难得上前了一人说的不是书卷中提到的内容,“臣兵部尚书左朽宜启禀陛下,各地卫所千户、百户空缺,名单恭呈御览。请陛下圣鉴。”
孟怀祁此时轻咳一声示意,手中捧着笏板边来到中间,伏身请旨,“臣肃王启禀殿下,如今四海安定,边境无事。晨间朝野上下气象平和,意欲择吉日举办涉猎大会,一来可使军中将士操练骑射、精进武艺,二来亦可添些雅趣。”
未等小皇帝和谷安禾开口,一旁的杜元庆率先出击,提出异议,“肃王所言怕是不妥,边境不断来犯,近日欲派使臣进京和谈,这时举办涉猎大会怕是多有不妥。”
“摄政王怕是有些过于担忧了,使臣进京请他们参与涉猎大会,未尝不能让对方见识一下我国的将士威风。”肃王丝毫不做退让。
小皇帝一听见二人又要争吵起来,有些头大,只好想了个折中的法子劝阻:“肃王说的也有道理,皇叔的担忧也不无差错,不如先将相关规制拟好交于礼部,后续由兵部尚书及礼部尚书一起商议操办。”
肃王见小皇帝都这么说了,只好退让一步,“那便按陛下旨意行事。”杜元庆也不再争辩,附和着:“谨遵陛下旨意。”
这孩子还真有做皇帝的风范,平日里软萌软萌的,关键时候倒真能扛起事来。谷安禾内心赞叹起这位年幼皇帝,但今日谷安禾总觉得有一道视线落在自己身上,谷安禾隔着身前的珠帘扫视着下方一众人。
长须老人站至文官行列,目光灼灼的望向自己,那眼神并不友善。谷安禾还以为是原主的什么仇人,用如此奇异的眼神望向自己,谷安禾仔细端详了一番,那人的长相竟与自己有些相似。

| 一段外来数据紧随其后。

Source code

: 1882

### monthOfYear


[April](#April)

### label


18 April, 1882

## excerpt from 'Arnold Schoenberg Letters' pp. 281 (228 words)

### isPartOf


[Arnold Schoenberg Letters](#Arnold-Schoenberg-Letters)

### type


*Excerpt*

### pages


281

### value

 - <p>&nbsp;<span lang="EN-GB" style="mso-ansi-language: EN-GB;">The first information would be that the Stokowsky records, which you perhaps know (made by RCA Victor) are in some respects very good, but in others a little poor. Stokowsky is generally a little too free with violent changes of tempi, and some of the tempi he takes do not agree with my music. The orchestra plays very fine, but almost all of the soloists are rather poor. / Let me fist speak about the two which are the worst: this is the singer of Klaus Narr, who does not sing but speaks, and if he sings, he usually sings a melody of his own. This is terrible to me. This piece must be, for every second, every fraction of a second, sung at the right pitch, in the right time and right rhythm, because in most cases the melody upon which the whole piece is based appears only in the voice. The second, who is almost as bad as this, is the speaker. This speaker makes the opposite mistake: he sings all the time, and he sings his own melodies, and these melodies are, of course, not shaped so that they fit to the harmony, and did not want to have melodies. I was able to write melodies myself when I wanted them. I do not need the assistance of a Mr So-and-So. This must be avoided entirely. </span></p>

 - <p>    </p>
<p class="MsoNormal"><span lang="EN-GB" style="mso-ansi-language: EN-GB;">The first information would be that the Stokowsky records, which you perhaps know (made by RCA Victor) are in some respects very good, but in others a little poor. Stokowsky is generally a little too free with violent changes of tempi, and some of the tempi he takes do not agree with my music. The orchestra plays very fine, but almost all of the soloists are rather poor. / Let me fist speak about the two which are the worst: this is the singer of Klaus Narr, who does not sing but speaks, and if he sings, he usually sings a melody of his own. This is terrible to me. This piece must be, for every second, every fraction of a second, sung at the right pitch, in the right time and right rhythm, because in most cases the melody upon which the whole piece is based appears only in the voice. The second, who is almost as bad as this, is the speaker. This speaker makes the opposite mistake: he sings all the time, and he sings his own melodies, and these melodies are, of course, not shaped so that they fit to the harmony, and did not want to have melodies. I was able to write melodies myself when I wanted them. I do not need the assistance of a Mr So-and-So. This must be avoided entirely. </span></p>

谷安禾不敢贸然盯着对方,一直熬到退朝之后,众人离去,娟杏上前来扶住自己之时,这才好奇询问,“刚刚文官首位的那位长须老人是哪位?”
“是您的父亲啊,小姐,您需要再休养些时日吗,怎的连谷阁老都忘记了。”娟杏听见此话,面上浮起担忧之色。
“无事,之后会慢慢想起来的,别担心。”谷安禾连忙摆了摆手安抚住娟杏,心里却翻起了惊涛骇浪,没想到原主竟然是阁老家的女儿,难怪能坐上皇后的位置,只是刚刚的眼神不像看女儿,倒像看仇人。
正想着,杜元庆跨步走了过来,隔着珠帘低低开口:“皇后今日临朝应对得当,果真了不得。”